II- LE DONNINE DELL’ANTICA ELLADE
Come è noto, nella civiltà greca classica, i costumi sessuali erano molto permissivi ed emancipati (ma non era per niente emancipata la condizione della donna sposa, privata della facoltà di partecipare alla vita pubblica e relegata ai fornelli e a tessere tele come la povera Penelope, esempio antonomastico di moglie fedele ad oltranza).
Come in altre civiltà antiche, anche nel mondo greco la prostituzione, sia maschile che femminile, era abbondantemente praticata (molti soggetti erano schiavi deportati e venduti a tenutari).
Si tenga presente che a quei tempi e fino a tutto il Medio Evo, la morale c’entra poco con l’atto prostituivo, disdicevole non perché abietto, ma in quanto segno di classe sociale infima e povera.
La prostituzione maschile non era vietata da nessuna legge.
Unica conseguenza, per i giovani prostituti, era subire l’atimia, ossia la perdita dei privilegi riservati ai cittadini ateniesi (perdevano il diritto di partecipare all’assemblea (ecclesie) e di parlare in pubblico (parrusia).
Una delle location più famose dove si trovavano bei giovinetti a disposizione era il monte Licabetto, subito fuori le mura, secondo quanto scritto dal poeta Teopompo.
Il meretricio femminile era regolato da specifiche leggi promulgate da Solone, il padre della democrazia ateniese del V secolo.
Furono istituiti i bordelli (porneioi) dove esercitavano le puttane di bassa lega (pornai) sorvegliate da tenutari (pornoboscoi) i quali rimettevano le tasse ai pornotelones, “responsabili delle tasse sulle puttane”.
Il prezzo base di una prestazione standard venne fissato da Solone in un obolo, la sesta parte di una dracma.
Di livello superiore erano le danzatrici e le suonatrici di flauto, le Aleutridi, ingaggiate per un singolo simposio o noleggiate per più tempo (a questa categoria apparteneva Aspasia, l’amante di Pericle).
In cima alla scala gerarchica venivano le Hetairai (Etére, alla lettera “compagne”), raffinate e colte accompagnatrici, vere antenate delle escort odierne (tra le più famose Lais (o Laide), Lamia, Frine, Filinna, Taide, donna di Alessandro il Grande, citata da Dante alla fine del 18.mo canto dell’Inferno).
Come riferito da Aristotele nella sua Costituzione d’Atene, furono delegati funzionari di polizia, gli Astynomoi, per sorvegliare queste attività e vigilare che i prezzi praticati non superassero quelli stabiliti da apposite tabelle.
Per le pornai un obolo, per le aleutridi massimo due dracme per serata, per le etére fino ad una mina (cento dracme al giorno).
Il poeta comico Filemone (fine IV sec.), mette in bocca ad un personaggio della sua commedia Gli Adelfi questa frase “Ma tu hai trovato una legge di cui tutti possono godere.

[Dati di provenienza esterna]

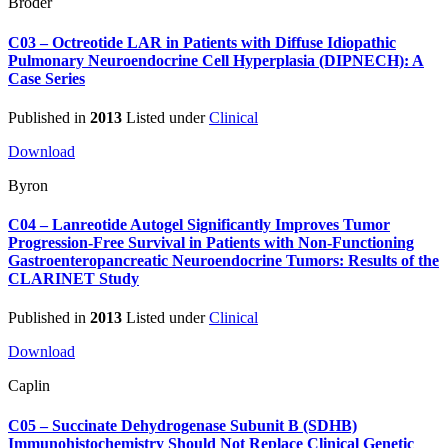
Broder
C03 – Octreotide LAR in Patients with Diffuse Idiopathic
Pulmonary Neuroendocrine Cell Hyperplasia (DIPNECH): A
Case Series
Published in
2013
Listed under
Clinical
Download
Byron
C04 – Lanreotide Autogel Significantly Improves Tumor
Progression-Free Survival in Patients with Non-Functioning
Gastroenteropancreatic Neuroendocrine Tumors: Results of the
CLARINET Study
Published in
2013
Listed under
Clinical
Download
Caplin
C05 – Succinate Dehydrogenase Subunit B (SDHB)
Immunohistochemistry Should Not Replace Clinical Genetic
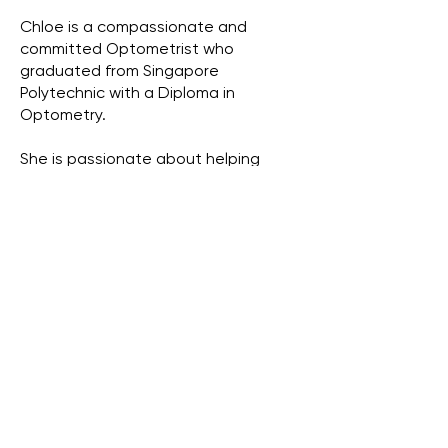
Chloe is a compassionate and
committed Optometrist who
graduated from Singapore
Polytechnic with a Diploma in
Optometry.
She is passionate about helping
patients achieve their best vision
through both glasses and contact
lenses, offering personalised
solutions that suit each individual’s
lifestyle and visual needs. From
stylish frames to specialty lenses,
Chloe takes pride in making sure her
patients and customers see well and
feel confident.
With a special interest in pediatric
eye care, Chloe enjoys working
closely with children and their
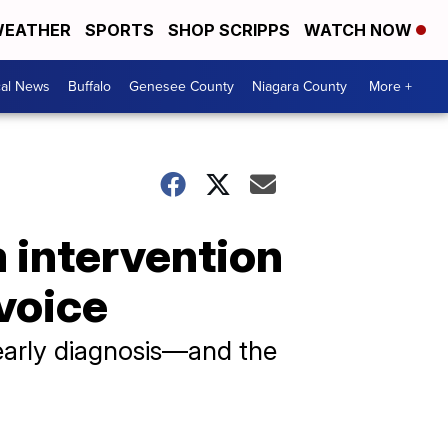
EATHER
SPORTS
SHOP SCRIPPS
WATCH NOW
cal News
Buffalo
Genesee County
Niagara County
More +
m intervention
 voice
early diagnosis—and the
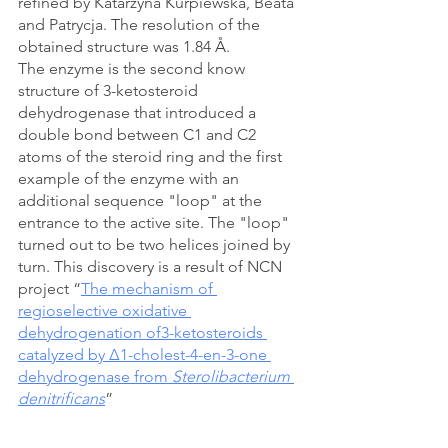
refined by Katarzyna Kurpiewska, Beata 
and Patrycja. The resolution of the 
obtained structure was 1.84 
Å
. 
The enzyme is the second know 
structure of 3-ketosteroid 
dehydrogenase that introduced a 
double bond between C1 and C2 
atoms of the steroid ring and the first 
example of the enzyme with an 
additional sequence "loop" at the 
entrance to the active site. The "loop" 
turned out to be two helices joined by 
turn. This discovery is a result of NCN 
project “
The mechanism of 
regioselective oxidative 
dehydrogenation of3-ketosteroids 
catalyzed by Δ1-cholest-4-en-3-one 
dehydrogenase from 
Sterolibacterium 
denitrificans
”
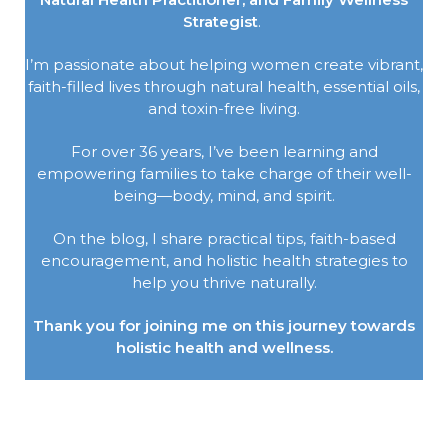
Strategist
.
I’m passionate about helping women create vibrant,
faith-filled lives through natural health, essential oils,
and toxin-free living.
For over 36 years, I’ve been learning and
empowering families to take charge of their well-
being—body, mind, and spirit.
On the blog, I share practical tips, faith-based
encouragement, and holistic health strategies to
help you thrive naturally.
Thank you for joining me on this journey towards
holistic health and wellness.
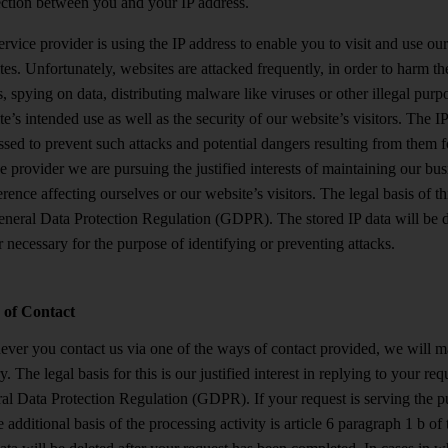
ction between you and your IP address.
rvice provider is using the IP address to enable you to visit and use ou
es. Unfortunately, websites are attacked frequently, in order to harm t
, spying on data, distributing malware like viruses or other illegal pur
e’s intended use as well as the security of our website’s visitors. The IP
sed to prevent such attacks and potential dangers resulting from them f
e provider we are pursuing the justified interests of maintaining our bu
erence affecting ourselves or our website’s visitors. The legal basis of thi
eneral Data Protection Regulation (GDPR). The stored IP data will be d
 necessary for the purpose of identifying or preventing attacks.
of Contact
ver you contact us via one of the ways of contact provided, we will ma
y. The legal basis for this is our justified interest in replying to your re
al Data Protection Regulation (GDPR). If your request is serving the p
e additional basis of the processing activity is article 6 paragraph 1 b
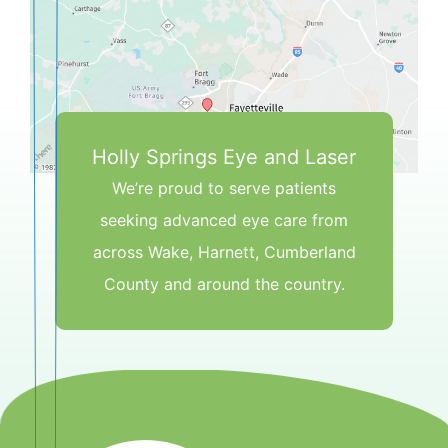
Holly Springs Eye and Laser
We’re proud to serve patients
seeking advanced eye care from
across Wake, Harnett, Cumberland
County and around the country.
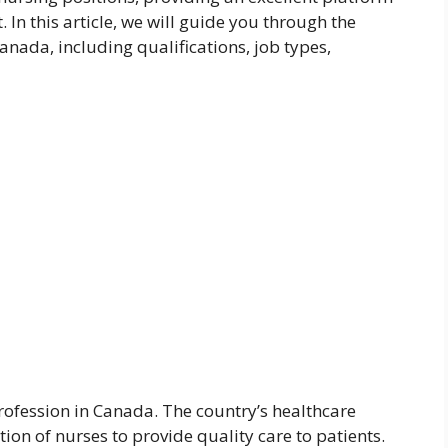
In this article, we will guide you through the
anada, including qualifications, job types,
ofession in Canada. The country’s healthcare
ion of nurses to provide quality care to patients.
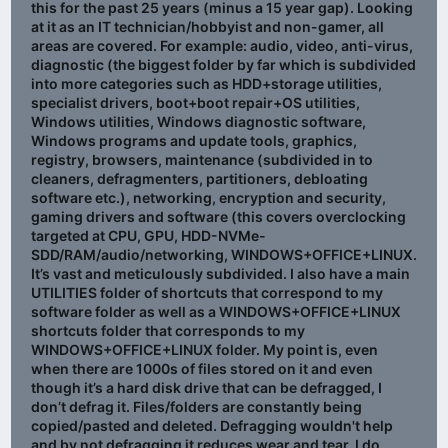
this for the past 25 years (minus a 15 year gap). Looking
at it as an IT technician/hobbyist and non-gamer, all
areas are covered. For example: audio, video, anti-virus,
diagnostic (the biggest folder by far which is subdivided
into more categories such as HDD+storage utilities,
specialist drivers, boot+boot repair+OS utilities,
Windows utilities, Windows diagnostic software,
Windows programs and update tools, graphics,
registry, browsers, maintenance (subdivided in to
cleaners, defragmenters, partitioners, debloating
software etc.), networking, encryption and security,
gaming drivers and software (this covers overclocking
targeted at CPU, GPU, HDD-NVMe-
SDD/RAM/audio/networking, WINDOWS+OFFICE+LINUX.
It’s vast and meticulously subdivided. I also have a main
UTILITIES folder of shortcuts that correspond to my
software folder as well as a WINDOWS+OFFICE+LINUX
shortcuts folder that corresponds to my
WINDOWS+OFFICE+LINUX folder. My point is, even
when there are 1000s of files stored on it and even
though it’s a hard disk drive that can be defragged, I
don’t defrag it. Files/folders are constantly being
copied/pasted and deleted. Defragging wouldn't help
and by not defragging it reduces wear and tear. I do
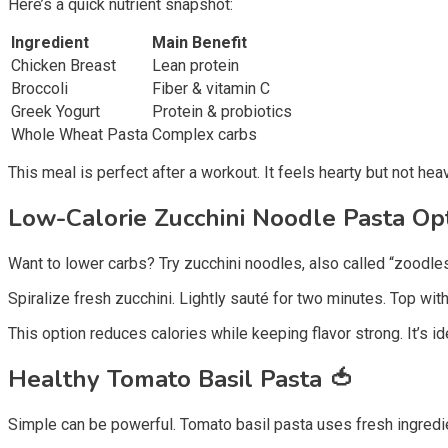
Here’s a quick nutrient snapshot:
Ingredient
Main Benefit
Chicken Breast
Lean protein
Broccoli
Fiber & vitamin C
Greek Yogurt
Protein & probiotics
Whole Wheat Pasta
Complex carbs
This meal is perfect after a workout. It feels hearty but not heav
Low-Calorie Zucchini Noodle Pasta Op
Want to lower carbs? Try zucchini noodles, also called “zoodles
Spiralize fresh zucchini. Lightly sauté for two minutes. Top wi
This option reduces calories while keeping flavor strong. It’s ide
Healthy Tomato Basil Pasta
🍅
Simple can be powerful. Tomato basil pasta uses fresh ingredien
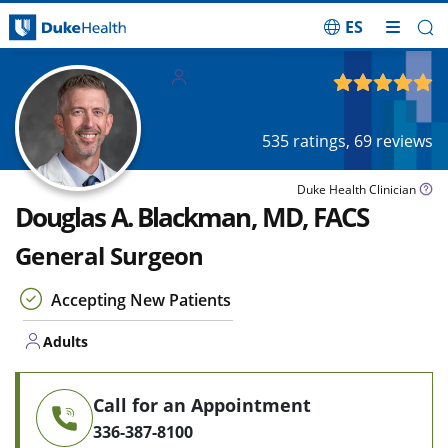
ES
Skip Navigation
Adults
4.92
out of 5
535
ratings,
69
reviews
Duke Health Clinician
Douglas A. Blackman, MD, FACS
General Surgeon
Accepting New Patients
Adults
Call for an Appointment
336-387-8100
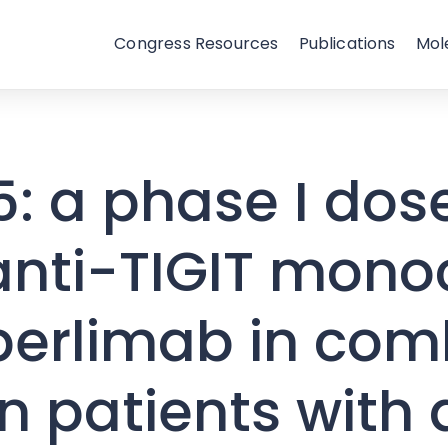
Congress Resources
Publications
Mol
: a phase I dos
 anti-TIGIT mono
perlimab in com
in patients wit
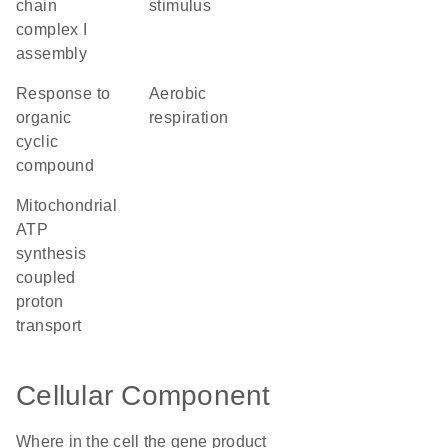
chain
stimulus
complex I
assembly
response to
aerobic
organic
respiration
cyclic
compound
mitochondrial
ATP
synthesis
coupled
proton
transport
Cellular Component
Where in the cell the gene product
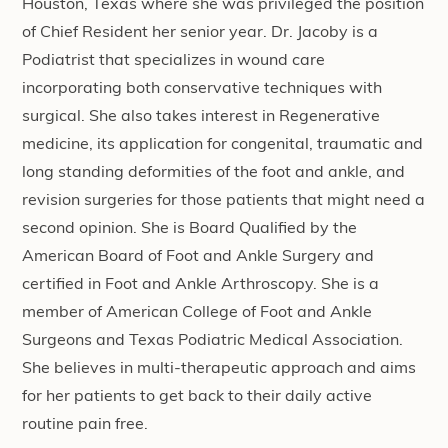
Houston, Texas where she was privileged the position
of Chief Resident her senior year. Dr. Jacoby is a
Podiatrist that specializes in wound care
incorporating both conservative techniques with
surgical. She also takes interest in Regenerative
medicine, its application for congenital, traumatic and
long standing deformities of the foot and ankle, and
revision surgeries for those patients that might need a
second opinion. She is Board Qualified by the
American Board of Foot and Ankle Surgery and
certified in Foot and Ankle Arthroscopy. She is a
member of American College of Foot and Ankle
Surgeons and Texas Podiatric Medical Association.
She believes in multi-therapeutic approach and aims
for her patients to get back to their daily active
routine pain free.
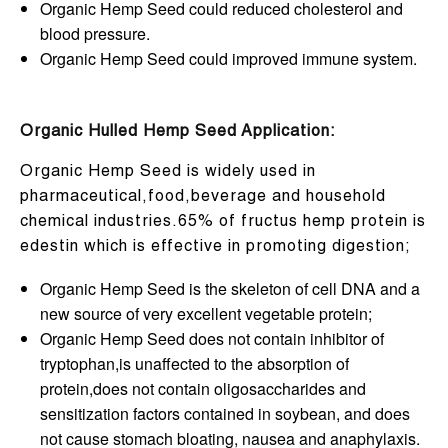
Organic Hemp Seed could reduced cholesterol and
blood pressure.
Organic Hemp Seed could improved immune system.
Organic Hulled Hemp Seed Application:
Organic Hemp Seed is widely used in
pharmaceutical,food,beverage and household
chemical industries.65% of fructus hemp protein is
edestin which is effective in promoting digestion;
Organic Hemp Seed is the skeleton of cell DNA and a
new source of very excellent vegetable protein;
Organic Hemp Seed does not contain inhibitor of
tryptophan,is unaffected to the absorption of
protein,does not contain oligosaccharides and
sensitization factors contained in soybean, and does
not cause stomach bloating, nausea and anaphylaxis.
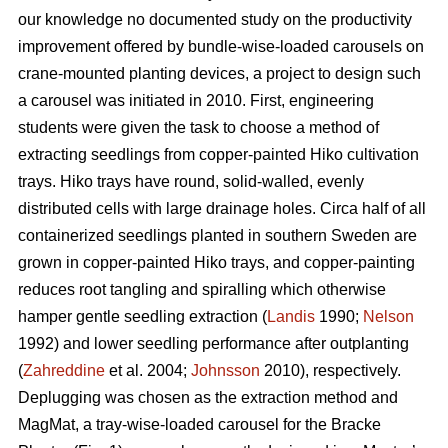
our knowledge no documented study on the productivity
improvement offered by bundle-wise-loaded carousels on
crane-mounted planting devices, a project to design such
a carousel was initiated in 2010. First, engineering
students were given the task to choose a method of
extracting seedlings from copper-painted Hiko cultivation
trays. Hiko trays have round, solid-walled, evenly
distributed cells with large drainage holes. Circa half of all
containerized seedlings planted in southern Sweden are
grown in copper-painted Hiko trays, and copper-painting
reduces root tangling and spiralling which otherwise
hamper gentle seedling extraction (
Landis
1990;
Nelson
1992) and lower seedling performance after outplanting
(
Zahreddine
et al. 2004;
Johnsson
2010), respectively.
Deplugging was chosen as the extraction method and
MagMat, a tray-wise-loaded carousel for the Bracke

Tu sei stato il primo, Solone, ad affermare questa pratica democratica”.
In effetti questa normativa era perfettamente in linea con lo spirito delle leggi suntuarie che miravano a proteggere i beni dei cittadini dai pericoli dello spreco e del lusso.
Ad Atene, contrariamente a quanto si può ritenere, il quartiere peccaminoso per eccellenza non fu il Pireo ma il Ceramico, a nord della città, il quartiere dei vasai.
“Le donne, agli angoli delle vie buie, accostano i passanti dicendo loro “Vieni da me, che ho una bella ragazzina…”(Aristofane, Le ecclesiazuse).
Da queste parti gli archeologi rinvennero un sandalo sulla cui suola era incisa la parola akolouthi (seguimi).
I nomi, anzi i soprannomi, con cui erano chiamate le allegre donnine dell’Ellade sono ironici e fantasiosi: L’Italiana, Clessidra (operatrice che badava molto al tempo trascorso), Dolcetta, Gnatena (mascellona), Trota e persino Capra, Occhio di Bove e Ranocchia (phriné).
Gli antichi greci non avevano complessi sessuofobici e, tanto per dare un’idea, accanto al culto di Afrodite Pandemos celebravano anche quello di Afrodite Porné, con un tempio consacrato alla dea-puttana nei pressi di Abydos, sullo stretto dei Dardanelli ed edificato con i proventi del meretricio.
Non dimentichiamo poi che, accanto alle figure del piacere a pagamento, ricoprirono un ruolo importante anche le pallaké, concubine, schiave, comprate a volte anche in comproprietà, con le quali convivere.
Queste e altre gustose notizie potrete trovare leggiucchiando direttamente i testi redatti dai vari Apollodoro, Callistrato, Aristofane, Alcifrone, sino al celebre I dialoghi delle cortigiane composto da Luciano nel II secolo.